Get to Know David Bowers and his "Useful Art"
The rustic wood framed compasses and pens on display at Second Gear are what David Bowers calls “useful art”. The pieces are made one-by-one in his Spartanburg, SC workshop where he’s been making not only pragmatic gadgets from wood, but pieces of fine art too.
The 63-year-old grew up in Morganton and began his career designing and engineering furniture. However, it was on a trip to Tasmania in 1996 that he stumbled on a passion for wood turning.
“There’s a joke that there are more lathes than people in Tasmania. It’s a Mecca for woodturning,” says Bowers. “I became fascinated with it.”
Within a week of his return he installed a lathe in his shop and learned the techniques of wood turning from videos and books he borrowed from the library.
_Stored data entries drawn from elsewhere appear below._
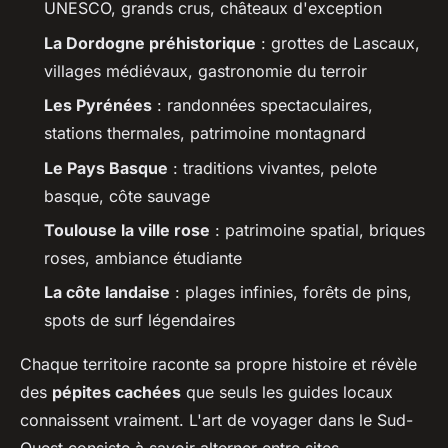
UNESCO, grands crus, châteaux d'exception
La Dordogne préhistorique
: grottes de Lascaux,
villages médiévaux, gastronomie du terroir
Les Pyrénées
: randonnées spectaculaires,
stations thermales, patrimoine montagnard
Le Pays Basque
: traditions vivantes, pelote
basque, côte sauvage
Toulouse la ville rose
: patrimoine spatial, briques
roses, ambiance étudiante
La côte landaise
: plages infinies, forêts de pins,
spots de surf légendaires
Chaque territoire raconte sa propre histoire et révèle
des
pépites cachées
que seuls les guides locaux
connaissent vraiment. L'art de voyager dans le Sud-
The craft of craving wood using hand tools and lathes also has a deep connection to North Carolina. Woodturners were among the furniture industry’s most skilled and highest paid workers. However, most of the craftsmen were eventually replaced by automated lathes as production expanded.
A similar fate was in store for most of North Carolina’s furniture making workforce. By the early 1990s as global competition intensified, Bowers realized the industry was in jeopardy. “I figured it wouldn’t last much longer as skilled workers on the floor were displaced with inexperienced labor to cut costs,” he said.
He was right. Within a decade furniture production in North Carolina had evaporated. By then, however, he had split from the furniture business to become a full-time artist.
While Bowers primary platform for selling his sculptures, bowls, and platters are fine arts shows throughout the region, stocking Second Gear and other shops with compasses and other pocket sized knick-knacks has become a lucrative aspect of his business.
And despite the demand they’re not widgets mindlessly replicated on an assembly line.
“When I first get a piece of wood I’ll look to see what I can envision. Unlike clay or metal, it’s not a static medium; it’s a living tissue so no two chunks are the same.” says Bowers.
“I still put individual care and thought into each piece. That’s the essence of being a craftsman.”